------ Seitenauszug

Zu dem Aufhebungsantrag
- 13.
- Die Klägerin macht im wesentlichen drei Klagegründe geltend: Verstoß gegen
Artikel 7 Absatz 1 Buchstabe b der Verordnung Nr. 40/94, fehlerhafte Anwendung
von Artikel 7 Absatz 1 Buchstabe c dieser Verordnung, der im Licht ihres Artikels
12 Buchstabe b auszulegen sei, und Ermessensmißbrauch.
Zum Verstoß gegen Artikel 7 Absatz 1 Buchstabe b der Verordnung Nr. 40/94
Vorbringen der Parteien
- 14.
- Die Klägerin macht geltend, die Auffassung der Beschwerdekammer, das Wort
Companyline sei nicht geeignet, ihre Dienstleistungen des Versicherungs- und
Finanzwesens von denen anderer Unternehmen zu unterscheiden, sei rechtlich und
sachlich verfehlt, da die Kammer eine Grenzziehung zwischen dem Merkmal „keine
Unterscheidungskraft“ und einer Unterscheidungskraft geringsten Ausmaßes
versäumt habe.
- 15.

------------

## Aufgabenstellung
Geben Sie aus dem Seitenauszug den Abschnitt wörtlich wieder, der mit „Zum Verstoß gegen“ beginnt und sich bis einschließlich „versäumt habe.“ fortsetzt.

------ Gegebene Daten

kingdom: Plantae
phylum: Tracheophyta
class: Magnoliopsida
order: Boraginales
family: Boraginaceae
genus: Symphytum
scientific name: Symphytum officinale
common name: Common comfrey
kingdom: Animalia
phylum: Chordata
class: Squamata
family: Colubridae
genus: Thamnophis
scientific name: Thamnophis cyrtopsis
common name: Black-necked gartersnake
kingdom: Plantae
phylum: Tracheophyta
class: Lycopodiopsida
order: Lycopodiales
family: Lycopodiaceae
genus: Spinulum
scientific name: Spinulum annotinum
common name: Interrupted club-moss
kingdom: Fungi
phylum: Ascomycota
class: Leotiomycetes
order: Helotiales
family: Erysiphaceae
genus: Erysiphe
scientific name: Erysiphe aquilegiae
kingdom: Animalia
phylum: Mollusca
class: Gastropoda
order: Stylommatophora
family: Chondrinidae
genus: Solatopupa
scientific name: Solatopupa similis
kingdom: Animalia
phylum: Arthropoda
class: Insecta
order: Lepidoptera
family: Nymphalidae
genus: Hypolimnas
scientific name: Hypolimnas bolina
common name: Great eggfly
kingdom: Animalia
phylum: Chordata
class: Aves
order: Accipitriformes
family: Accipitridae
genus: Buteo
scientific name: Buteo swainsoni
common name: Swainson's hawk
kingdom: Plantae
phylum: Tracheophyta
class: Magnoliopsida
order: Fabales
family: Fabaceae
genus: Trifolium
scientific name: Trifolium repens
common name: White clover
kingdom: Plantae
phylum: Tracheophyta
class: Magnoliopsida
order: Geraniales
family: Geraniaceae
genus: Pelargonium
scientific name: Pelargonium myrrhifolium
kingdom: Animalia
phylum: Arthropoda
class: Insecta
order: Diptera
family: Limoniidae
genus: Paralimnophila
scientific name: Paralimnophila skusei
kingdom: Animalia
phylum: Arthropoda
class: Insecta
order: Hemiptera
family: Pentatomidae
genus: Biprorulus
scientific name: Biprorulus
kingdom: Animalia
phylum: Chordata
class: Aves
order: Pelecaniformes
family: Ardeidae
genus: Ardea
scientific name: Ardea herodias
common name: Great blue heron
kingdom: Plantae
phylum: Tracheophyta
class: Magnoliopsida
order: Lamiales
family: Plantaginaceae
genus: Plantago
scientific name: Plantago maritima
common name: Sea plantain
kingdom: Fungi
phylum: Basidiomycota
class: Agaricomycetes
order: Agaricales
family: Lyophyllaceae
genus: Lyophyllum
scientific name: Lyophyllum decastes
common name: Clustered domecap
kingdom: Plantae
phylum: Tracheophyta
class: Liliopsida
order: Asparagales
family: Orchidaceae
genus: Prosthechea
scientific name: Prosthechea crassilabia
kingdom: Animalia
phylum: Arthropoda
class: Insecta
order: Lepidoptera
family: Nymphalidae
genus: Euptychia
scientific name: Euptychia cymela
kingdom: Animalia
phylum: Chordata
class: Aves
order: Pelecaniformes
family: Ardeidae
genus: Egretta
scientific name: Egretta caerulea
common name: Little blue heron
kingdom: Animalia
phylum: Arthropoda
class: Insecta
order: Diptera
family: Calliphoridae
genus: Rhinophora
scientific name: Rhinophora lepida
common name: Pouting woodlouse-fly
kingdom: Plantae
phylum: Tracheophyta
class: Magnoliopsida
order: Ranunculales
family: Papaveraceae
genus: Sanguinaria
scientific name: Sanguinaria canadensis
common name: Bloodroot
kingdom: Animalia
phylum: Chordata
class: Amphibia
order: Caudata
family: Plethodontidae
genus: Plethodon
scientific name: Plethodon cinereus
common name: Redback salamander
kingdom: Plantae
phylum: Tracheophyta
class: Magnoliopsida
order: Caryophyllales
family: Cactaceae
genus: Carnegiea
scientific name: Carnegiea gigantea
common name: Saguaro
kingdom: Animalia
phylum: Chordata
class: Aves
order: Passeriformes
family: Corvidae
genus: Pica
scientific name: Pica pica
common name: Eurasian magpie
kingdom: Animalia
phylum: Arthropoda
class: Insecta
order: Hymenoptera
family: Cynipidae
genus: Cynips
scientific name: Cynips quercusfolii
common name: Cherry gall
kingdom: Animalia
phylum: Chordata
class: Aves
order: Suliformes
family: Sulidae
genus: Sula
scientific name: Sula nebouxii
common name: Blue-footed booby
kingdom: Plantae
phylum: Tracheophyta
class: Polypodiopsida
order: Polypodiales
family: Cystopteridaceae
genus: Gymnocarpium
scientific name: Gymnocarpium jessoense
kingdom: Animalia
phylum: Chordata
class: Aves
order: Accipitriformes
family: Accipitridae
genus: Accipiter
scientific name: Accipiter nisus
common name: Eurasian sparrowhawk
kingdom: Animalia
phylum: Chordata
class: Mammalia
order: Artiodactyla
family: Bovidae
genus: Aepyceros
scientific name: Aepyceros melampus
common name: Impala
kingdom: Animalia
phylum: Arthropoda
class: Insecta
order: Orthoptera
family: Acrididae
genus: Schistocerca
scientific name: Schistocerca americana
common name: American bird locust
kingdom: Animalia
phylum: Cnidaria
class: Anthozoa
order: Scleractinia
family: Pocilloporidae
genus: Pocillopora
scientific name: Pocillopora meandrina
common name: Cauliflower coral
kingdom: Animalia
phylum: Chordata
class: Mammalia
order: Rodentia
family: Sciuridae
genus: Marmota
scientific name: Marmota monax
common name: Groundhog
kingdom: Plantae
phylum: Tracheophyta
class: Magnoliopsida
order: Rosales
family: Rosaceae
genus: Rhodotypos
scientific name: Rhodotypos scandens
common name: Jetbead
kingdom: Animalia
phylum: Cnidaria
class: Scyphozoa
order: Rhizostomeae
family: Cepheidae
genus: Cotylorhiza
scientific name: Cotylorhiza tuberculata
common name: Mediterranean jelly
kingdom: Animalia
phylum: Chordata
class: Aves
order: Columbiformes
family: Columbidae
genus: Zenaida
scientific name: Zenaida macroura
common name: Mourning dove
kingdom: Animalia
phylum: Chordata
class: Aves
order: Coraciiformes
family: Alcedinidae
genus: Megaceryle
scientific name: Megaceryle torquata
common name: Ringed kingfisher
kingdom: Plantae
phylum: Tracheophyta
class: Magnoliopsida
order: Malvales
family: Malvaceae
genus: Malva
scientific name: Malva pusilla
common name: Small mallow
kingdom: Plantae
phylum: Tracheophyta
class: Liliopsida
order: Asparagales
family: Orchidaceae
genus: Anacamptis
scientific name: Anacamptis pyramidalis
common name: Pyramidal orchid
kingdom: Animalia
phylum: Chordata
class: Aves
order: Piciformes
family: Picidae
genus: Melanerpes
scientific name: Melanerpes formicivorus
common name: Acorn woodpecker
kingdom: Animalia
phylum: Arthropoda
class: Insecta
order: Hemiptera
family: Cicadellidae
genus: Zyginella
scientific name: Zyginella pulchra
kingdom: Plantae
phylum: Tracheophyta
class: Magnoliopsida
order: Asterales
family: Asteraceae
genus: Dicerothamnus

------------

## Bearbeitete Aufgabe
Zum Verstoß gegen Artikel 7 Absatz 1 Buchstabe b der Verordnung Nr. 40/94
Vorbringen der Parteien
- 14.
- Die Klägerin macht geltend, die Auffassung der Beschwerdekammer, das Wort
Companyline sei nicht geeignet, ihre Dienstleistungen des Versicherungs- und
Finanzwesens von denen anderer Unternehmen zu unterscheiden, sei rechtlich und
sachlich verfehlt, da die Kammer eine Grenzziehung zwischen dem Merkmal „keine
Unterscheidungskraft“ und einer Unterscheidungskraft geringsten Ausmaßes
versäumt habe.